U.S. Department of the Interior Bureau of Land Management Seal

Bureau of Land Management (BLM)

BLM manages exploration, development, and production of natural resources on federal lands, including lease sales and the permitting and licensing processes. BLM also ensures that developers and operators comply with requirements and regulations. BLM collects revenue in the form of bonus bids, first year rentals, and fees.

U.S. Department of the Interior Office of Surface Mining Seal

Office of Surface Mining Reclamation and Enforcement (OSMRE)

OSMRE implements requirements of the Surface Mining Control and Reclamation Act by working with states and tribes to ensure that citizens and the environment are protected during coal mining and that land is restored to beneficial use when mining is finished. OSMRE and its partners are also responsible for the Abandoned Mine Land reclamation program, which aims to reclaim and restore lands and waters degraded by mining operations before 1977.

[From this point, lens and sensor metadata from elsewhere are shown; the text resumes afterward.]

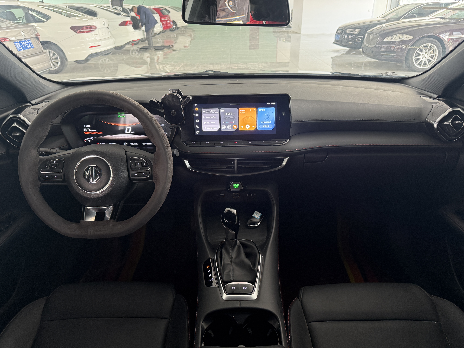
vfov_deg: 56.8
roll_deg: +0.5
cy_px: 174
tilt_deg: -26.2
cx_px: 232
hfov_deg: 71.6
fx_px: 322
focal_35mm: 24
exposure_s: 1/60
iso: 320
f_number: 1.78
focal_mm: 6.76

BOEM Bureau of Ocean Energy Management Seal

Bureau of Ocean Energy Management (BOEM)

BOEM manages responsible ocean energy development in federal submerged lands, including leasing, plan administration, environmental analysis, resource evaluation, economic analysis, and the renewable energy program. BOEM also updates leasing regulations for the Outer Continental Shelf.

BSEE Bureau of Safety and Environmental Enforcement Seal

Bureau of Safety and Environmental Enforcement (BSEE)

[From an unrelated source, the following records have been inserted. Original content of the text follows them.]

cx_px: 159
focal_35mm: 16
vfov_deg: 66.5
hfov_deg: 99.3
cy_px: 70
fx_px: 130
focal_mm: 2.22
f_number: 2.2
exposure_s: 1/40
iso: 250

BSEE is responsible for safety oversight of ocean energy development and production, including permitting and inspections, regulatory programs, and oil spill response. BSEE also updates rules governing operations on the Outer Continental Shelf.

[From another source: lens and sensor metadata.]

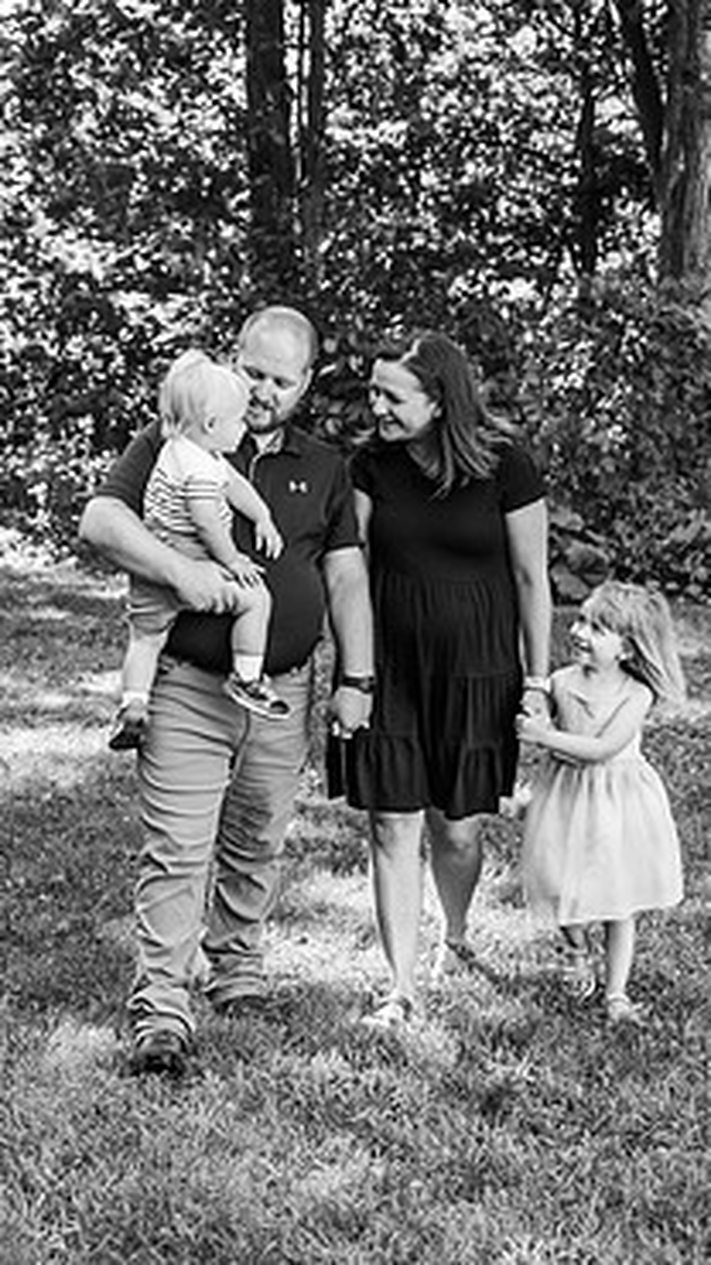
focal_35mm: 66
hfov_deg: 18.2
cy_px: 664
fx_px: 2213
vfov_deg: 31.9
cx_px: 332
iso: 640
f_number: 3.2
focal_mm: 37
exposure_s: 1/640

Office of Natural Resources Revenue

Office of Natural Resources Revenue (ONRR)

ONRR collects, accounts for, and verifies revenues from natural resource extraction on federal and Native American land for the benefit of all Americans. ONRR collects revenue from energy and mineral leases for both onshore and offshore federal and Native American lands and disburses revenues to states, Native Americans, and the U.S. Treasury.

U.S. Department of the Treasury Seal

Department of the Treasury

The Treasury supports economic growth and stability in the U.S. and overseas, protects the U.S. financial system, and manages the federal government’s finances and resources.

Internal Revenue Service Seal

Internal Revenue Service (IRS)

The IRS collects corporate income taxes from corporations in the extractive industries, as well as income taxes from all other companies operating in these industries.


This site was originally built to support the United States' participation in the Extractive Industries Transparency Initiative (EITI), which the U.S. joined in 2011.

In November 2017, the U.S. decided to no longer formally implement the EITI Standard, but remains a strong supporter of good governance and the principles of transparency represented by the EITI.